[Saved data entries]
=-=-=

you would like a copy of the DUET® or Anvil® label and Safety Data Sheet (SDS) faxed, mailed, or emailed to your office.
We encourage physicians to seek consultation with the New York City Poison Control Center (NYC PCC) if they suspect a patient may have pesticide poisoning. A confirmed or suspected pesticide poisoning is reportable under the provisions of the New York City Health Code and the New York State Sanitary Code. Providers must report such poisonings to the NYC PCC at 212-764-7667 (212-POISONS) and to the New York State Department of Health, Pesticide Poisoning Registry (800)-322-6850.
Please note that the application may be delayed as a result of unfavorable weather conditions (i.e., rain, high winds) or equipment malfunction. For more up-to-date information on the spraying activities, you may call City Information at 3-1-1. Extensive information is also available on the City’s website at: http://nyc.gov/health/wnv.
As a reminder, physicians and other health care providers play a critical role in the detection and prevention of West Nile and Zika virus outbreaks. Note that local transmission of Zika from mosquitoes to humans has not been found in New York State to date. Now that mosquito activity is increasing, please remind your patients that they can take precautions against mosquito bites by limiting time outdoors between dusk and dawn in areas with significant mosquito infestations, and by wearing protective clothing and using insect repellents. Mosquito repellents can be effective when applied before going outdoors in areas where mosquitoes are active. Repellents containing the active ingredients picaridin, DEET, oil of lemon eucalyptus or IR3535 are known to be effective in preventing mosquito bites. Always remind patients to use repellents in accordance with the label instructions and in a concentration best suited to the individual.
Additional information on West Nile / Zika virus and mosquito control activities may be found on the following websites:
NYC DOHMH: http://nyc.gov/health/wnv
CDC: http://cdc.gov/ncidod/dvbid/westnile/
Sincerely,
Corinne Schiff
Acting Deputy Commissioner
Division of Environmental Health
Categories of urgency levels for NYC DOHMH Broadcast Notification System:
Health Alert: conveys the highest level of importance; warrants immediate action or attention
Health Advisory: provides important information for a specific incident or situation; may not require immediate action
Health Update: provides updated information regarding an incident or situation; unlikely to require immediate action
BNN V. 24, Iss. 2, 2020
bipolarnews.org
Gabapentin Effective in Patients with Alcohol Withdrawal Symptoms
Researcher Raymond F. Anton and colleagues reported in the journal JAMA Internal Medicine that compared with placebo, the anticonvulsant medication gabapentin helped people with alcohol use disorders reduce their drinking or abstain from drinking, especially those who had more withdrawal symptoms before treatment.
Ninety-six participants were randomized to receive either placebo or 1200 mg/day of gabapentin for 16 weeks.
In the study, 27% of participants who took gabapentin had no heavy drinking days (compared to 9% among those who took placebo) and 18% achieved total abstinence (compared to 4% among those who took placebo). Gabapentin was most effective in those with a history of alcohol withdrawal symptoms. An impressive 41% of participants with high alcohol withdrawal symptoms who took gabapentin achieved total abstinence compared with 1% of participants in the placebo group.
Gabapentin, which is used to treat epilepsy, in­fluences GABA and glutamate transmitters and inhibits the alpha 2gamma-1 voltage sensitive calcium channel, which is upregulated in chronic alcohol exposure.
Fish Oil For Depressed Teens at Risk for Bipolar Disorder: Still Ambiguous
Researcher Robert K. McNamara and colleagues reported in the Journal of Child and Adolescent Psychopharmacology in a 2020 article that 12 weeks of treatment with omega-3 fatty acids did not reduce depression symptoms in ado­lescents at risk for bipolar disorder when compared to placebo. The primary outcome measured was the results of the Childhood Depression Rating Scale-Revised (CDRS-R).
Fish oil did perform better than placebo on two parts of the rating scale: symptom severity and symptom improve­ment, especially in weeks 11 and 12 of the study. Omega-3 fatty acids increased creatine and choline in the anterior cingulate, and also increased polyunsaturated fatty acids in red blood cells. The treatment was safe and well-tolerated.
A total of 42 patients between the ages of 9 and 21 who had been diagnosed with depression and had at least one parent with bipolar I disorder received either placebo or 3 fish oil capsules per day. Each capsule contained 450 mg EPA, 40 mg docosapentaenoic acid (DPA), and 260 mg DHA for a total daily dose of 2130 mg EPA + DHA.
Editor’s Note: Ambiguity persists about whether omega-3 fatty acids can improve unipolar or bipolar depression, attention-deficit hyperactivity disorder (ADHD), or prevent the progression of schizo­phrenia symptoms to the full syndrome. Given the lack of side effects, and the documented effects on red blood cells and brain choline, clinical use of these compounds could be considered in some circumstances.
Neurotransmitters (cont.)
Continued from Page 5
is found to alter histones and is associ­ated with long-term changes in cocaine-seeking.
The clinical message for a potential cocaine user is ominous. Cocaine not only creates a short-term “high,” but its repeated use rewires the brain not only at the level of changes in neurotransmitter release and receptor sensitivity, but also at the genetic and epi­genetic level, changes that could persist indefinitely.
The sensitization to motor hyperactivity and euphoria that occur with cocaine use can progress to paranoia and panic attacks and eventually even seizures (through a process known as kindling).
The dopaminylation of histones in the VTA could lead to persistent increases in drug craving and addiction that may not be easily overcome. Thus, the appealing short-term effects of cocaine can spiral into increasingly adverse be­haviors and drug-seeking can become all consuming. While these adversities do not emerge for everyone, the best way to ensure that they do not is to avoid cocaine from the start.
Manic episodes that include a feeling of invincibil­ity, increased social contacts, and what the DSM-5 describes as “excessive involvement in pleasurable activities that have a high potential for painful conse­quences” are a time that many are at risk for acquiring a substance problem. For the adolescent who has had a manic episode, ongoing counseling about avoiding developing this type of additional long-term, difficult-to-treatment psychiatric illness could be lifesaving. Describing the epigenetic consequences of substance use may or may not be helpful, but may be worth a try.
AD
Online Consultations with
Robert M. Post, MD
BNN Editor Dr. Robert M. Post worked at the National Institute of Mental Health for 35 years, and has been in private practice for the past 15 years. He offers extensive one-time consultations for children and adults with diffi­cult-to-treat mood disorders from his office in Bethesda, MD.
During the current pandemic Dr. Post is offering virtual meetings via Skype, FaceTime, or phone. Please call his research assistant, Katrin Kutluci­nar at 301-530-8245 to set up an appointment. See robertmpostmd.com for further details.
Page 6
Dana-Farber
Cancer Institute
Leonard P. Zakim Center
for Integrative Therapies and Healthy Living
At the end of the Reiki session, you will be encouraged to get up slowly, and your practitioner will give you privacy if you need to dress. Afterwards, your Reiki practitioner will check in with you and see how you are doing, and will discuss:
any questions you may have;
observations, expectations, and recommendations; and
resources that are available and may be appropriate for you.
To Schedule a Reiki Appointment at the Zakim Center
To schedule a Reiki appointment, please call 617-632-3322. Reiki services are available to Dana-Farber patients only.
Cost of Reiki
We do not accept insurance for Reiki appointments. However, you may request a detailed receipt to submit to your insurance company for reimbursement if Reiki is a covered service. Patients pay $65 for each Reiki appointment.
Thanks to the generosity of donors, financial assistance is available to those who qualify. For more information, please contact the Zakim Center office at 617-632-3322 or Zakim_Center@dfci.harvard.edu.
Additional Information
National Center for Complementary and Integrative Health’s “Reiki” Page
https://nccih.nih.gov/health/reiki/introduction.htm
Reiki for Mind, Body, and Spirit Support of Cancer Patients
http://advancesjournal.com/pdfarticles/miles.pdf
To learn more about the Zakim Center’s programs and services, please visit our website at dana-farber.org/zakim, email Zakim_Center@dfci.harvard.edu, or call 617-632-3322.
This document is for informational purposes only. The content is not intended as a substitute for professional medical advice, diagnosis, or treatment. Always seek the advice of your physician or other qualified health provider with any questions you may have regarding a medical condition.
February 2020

=-=-=

> **ACTIVITY**
Repeat verbatim the opening run of entries, ending with the line that contains "We encourage physicians".

> **FINAL ANSWER**
you would like a copy of the DUET® or Anvil® label and Safety Data Sheet (SDS) faxed, mailed, or emailed to your office.
We encourage physicians to seek consultation with the New York City Poison Control Center (NYC PCC) if they suspect a patient may have pesticide poisoning. A confirmed or suspected pesticide poisoning is reportable under the provisions of the New York City Health Code and the New York State Sanitary Code. Providers must report such poisonings to the NYC PCC at 212-764-7667 (212-POISONS) and to the New York State Department of Health, Pesticide Poisoning Registry (800)-322-6850.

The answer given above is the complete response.